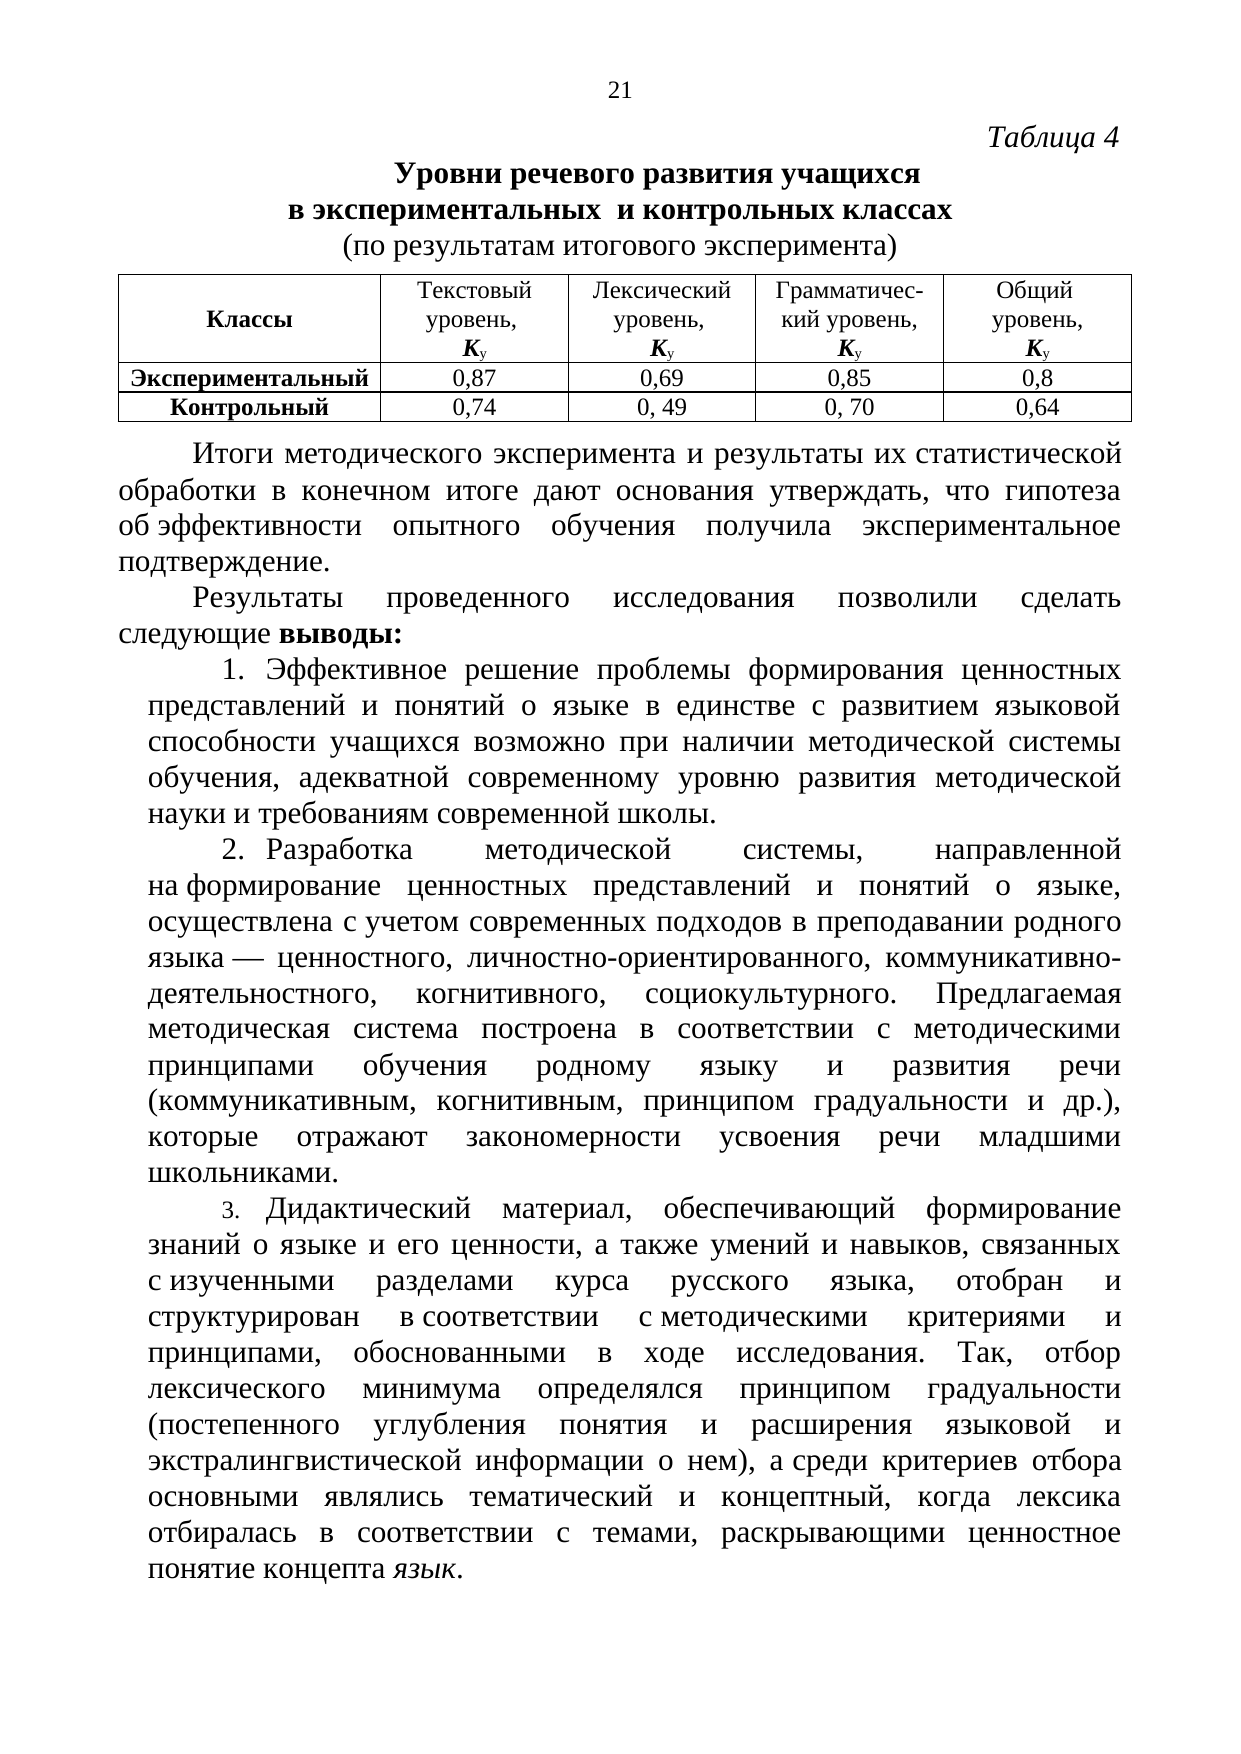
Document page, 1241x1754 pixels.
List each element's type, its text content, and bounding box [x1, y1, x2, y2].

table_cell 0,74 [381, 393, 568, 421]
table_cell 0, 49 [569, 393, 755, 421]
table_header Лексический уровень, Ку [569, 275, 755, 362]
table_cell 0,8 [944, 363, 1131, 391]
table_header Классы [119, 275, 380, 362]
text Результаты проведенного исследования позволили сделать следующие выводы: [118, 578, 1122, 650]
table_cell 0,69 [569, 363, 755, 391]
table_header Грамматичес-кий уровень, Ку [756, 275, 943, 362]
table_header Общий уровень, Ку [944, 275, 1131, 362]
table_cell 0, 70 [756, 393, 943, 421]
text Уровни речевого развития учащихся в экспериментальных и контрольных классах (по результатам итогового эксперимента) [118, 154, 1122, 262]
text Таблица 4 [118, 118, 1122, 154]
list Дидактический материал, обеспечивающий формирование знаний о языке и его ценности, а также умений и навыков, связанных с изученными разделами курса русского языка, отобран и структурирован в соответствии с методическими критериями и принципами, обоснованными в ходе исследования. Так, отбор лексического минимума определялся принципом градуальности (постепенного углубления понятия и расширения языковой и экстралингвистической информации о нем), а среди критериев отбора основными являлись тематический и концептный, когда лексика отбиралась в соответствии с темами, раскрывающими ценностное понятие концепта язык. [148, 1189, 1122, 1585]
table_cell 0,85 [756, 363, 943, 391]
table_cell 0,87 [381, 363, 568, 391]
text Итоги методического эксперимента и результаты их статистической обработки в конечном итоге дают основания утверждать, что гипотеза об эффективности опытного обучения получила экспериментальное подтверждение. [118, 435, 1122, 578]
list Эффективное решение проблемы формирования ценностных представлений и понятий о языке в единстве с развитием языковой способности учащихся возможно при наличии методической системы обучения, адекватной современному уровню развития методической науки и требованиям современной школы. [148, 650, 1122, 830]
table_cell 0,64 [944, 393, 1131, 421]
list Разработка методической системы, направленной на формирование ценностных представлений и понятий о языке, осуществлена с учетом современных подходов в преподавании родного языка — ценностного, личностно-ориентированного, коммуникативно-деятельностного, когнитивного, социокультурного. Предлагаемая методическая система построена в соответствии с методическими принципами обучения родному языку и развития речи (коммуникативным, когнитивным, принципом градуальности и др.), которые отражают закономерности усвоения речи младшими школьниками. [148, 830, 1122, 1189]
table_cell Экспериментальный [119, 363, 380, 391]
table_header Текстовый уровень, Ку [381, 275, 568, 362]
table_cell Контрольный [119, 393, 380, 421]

▶ _Goal_:
Copy every line of the data above word for word, but leave out the pictures.

▶ _Output of the task_:
Document page, 1241x1754 pixels.
List each element's type, its text content, and bounding box [x1, y1, x2, y2].

table_cell 0,74 [381, 393, 568, 421]
table_cell 0, 49 [569, 393, 755, 421]
table_header Лексический уровень, Ку [569, 275, 755, 362]
table_cell 0,8 [944, 363, 1131, 391]
table_header Классы [119, 275, 380, 362]
text Результаты проведенного исследования позволили сделать следующие выводы: [118, 578, 1122, 650]
table_cell 0,69 [569, 363, 755, 391]
table_header Грамматичес-кий уровень, Ку [756, 275, 943, 362]
table_header Общий уровень, Ку [944, 275, 1131, 362]
table_cell 0, 70 [756, 393, 943, 421]
text Уровни речевого развития учащихся в экспериментальных и контрольных классах (по результатам итогового эксперимента) [118, 154, 1122, 262]
text Таблица 4 [118, 118, 1122, 154]
list Дидактический материал, обеспечивающий формирование знаний о языке и его ценности, а также умений и навыков, связанных с изученными разделами курса русского языка, отобран и структурирован в соответствии с методическими критериями и принципами, обоснованными в ходе исследования. Так, отбор лексического минимума определялся принципом градуальности (постепенного углубления понятия и расширения языковой и экстралингвистической информации о нем), а среди критериев отбора основными являлись тематический и концептный, когда лексика отбиралась в соответствии с темами, раскрывающими ценностное понятие концепта язык. [148, 1189, 1122, 1585]
table_cell 0,85 [756, 363, 943, 391]
table_cell 0,87 [381, 363, 568, 391]
text Итоги методического эксперимента и результаты их статистической обработки в конечном итоге дают основания утверждать, что гипотеза об эффективности опытного обучения получила экспериментальное подтверждение. [118, 435, 1122, 578]
list Эффективное решение проблемы формирования ценностных представлений и понятий о языке в единстве с развитием языковой способности учащихся возможно при наличии методической системы обучения, адекватной современному уровню развития методической науки и требованиям современной школы. [148, 650, 1122, 830]
table_cell 0,64 [944, 393, 1131, 421]
list Разработка методической системы, направленной на формирование ценностных представлений и понятий о языке, осуществлена с учетом современных подходов в преподавании родного языка — ценностного, личностно-ориентированного, коммуникативно-деятельностного, когнитивного, социокультурного. Предлагаемая методическая система построена в соответствии с методическими принципами обучения родному языку и развития речи (коммуникативным, когнитивным, принципом градуальности и др.), которые отражают закономерности усвоения речи младшими школьниками. [148, 830, 1122, 1189]
table_cell Экспериментальный [119, 363, 380, 391]
table_header Текстовый уровень, Ку [381, 275, 568, 362]
table_cell Контрольный [119, 393, 380, 421]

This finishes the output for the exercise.